作者:蓬莱客
李元贵应声,躬身告退。
……
光阴弹指而过,忽忽大半年过去,至这年的冬十一月,嘉芙已是大腹便便,算着日子,再用不了一个月,应当便是产期了。
随着腹部越来越大,她的腿脚也肿胀的厉害,有些难受,晚上上床,裴右安总会为她揉捏腿脚,不厌其烦,直到她睡着为止。
这天晚上,嘉芙蜷在裴右安温暖的怀里,睡的正沉,突然被外面传来的一阵杂声惊醒,侧耳听去,远处隐隐似有马匹嘶鸣之声。接着,老丁的声音在门外响了起来:“裴大人,都司府里突然来了军令,要紧急调用草料!”
裴右安坐了起来,叮嘱嘉芙继续睡,自己穿好衣服开门而出,来到前头,见仓廒大门敞开,四周火把通明,来了大队的人马,一个姓梁的佐将,正在指挥着人,将一袋袋的草料搬上车,士兵来回奔走运送,老丁和另些被惊醒的老卒站在一旁看着,低声议论。
那姓梁的佐将看见裴右安,急忙上来,对他行礼,态度甚是恭敬。
裴右安侧身避让:“我已非官身,将军不必多礼。但不知今夜为何突然要调如此多的草料?”

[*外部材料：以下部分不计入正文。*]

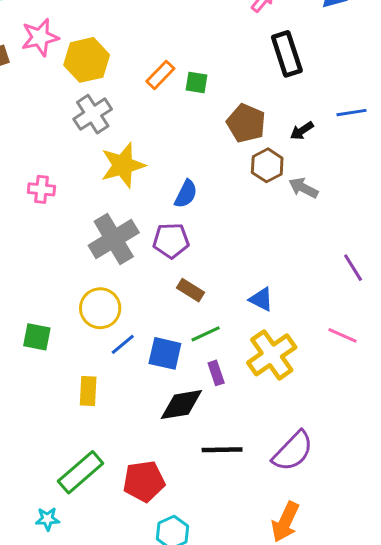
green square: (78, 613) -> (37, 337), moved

他方才看了调单,如此数目,足够供应万匹战马数月的口粮。
梁佐将道:“胡大人得到紧急消息,胡人和回人勾结,欲出动十万骑兵攻打箭门关,图谋入关,胡大人紧急应战,派末将前来调运草料,不日发兵,去往箭门。”
裴右安眺向漆黑夜色下的箭门关方向,沉吟良久。次日一早,入了素叶城,径直来到都司府的门前,见大门敞开,不时有全副盔甲的军官进进出出,神色凝重,附近聚集了许多的民众,不安地低声议论着,一种大战即要来临前的气氛,迎面扑来。
他平日极少入城,站在都司府的门前,那两个守卫也不认得他。裴右安上了台阶,报了姓名,叫守卫代为传报。一个守卫睁大眼睛,上下打量裴右安,露出不敢置信的表情:“你就是那个京城里的裴大人?”
裴右安微微一笑:“正是裴某。烦劳代我传报一声,我有事要见都司大人。”
守卫忙请他稍候,转身飞快入内,身影消失在了都司府的大门之内。
第97章 第 97 章
片刻,那守卫出来了, 躬身道:“裴大人, 胡大人说军务繁忙, 此刻没空见大人, 大人要是真有事,便先等着,待忙完了, 再见大人。”
裴右安微微蹙眉, 想了下,道了句劳烦, 便立在了一旁。
大门里的人进进出出, 偶投目于立在一旁的裴右安, 也无人识的, 个个行色匆匆,军马倥偬。
两个守卫不时偷偷打量着这个年轻的清俊男子, 即便此刻,依旧有些难以置信,那个大名鼎鼎的天下名臣会是如此书生模样, 且还这般近距离地站在自己的近旁,等着胡大人的召见。虽一身布衣, 这等气度,如此亲下, 乃平生第一回见, 心中只觉敬仰无比, 甘愿听他差遣。又等了约摸两炷香的功夫,见他似渐渐露出了些焦色,不待他开口,便主动又进去问话,这回出来,却耷拉着头,期期艾艾,一时说不出话。
裴右安何等聪明之人,知这守卫必定是吃了顿骂。
倘若寻常之事,等等也是无妨,但此事却关乎城池安危,且早也猜到,这胡良才即便有空,未必也肯见自己,方才那些不过只是托词。便拍了拍那守卫的胳膊:“累你受责了。我有急事,耽搁不得,我自去见他吧。倘若怪罪,二位说是我强行闯入便是。”随即朝里大步而去。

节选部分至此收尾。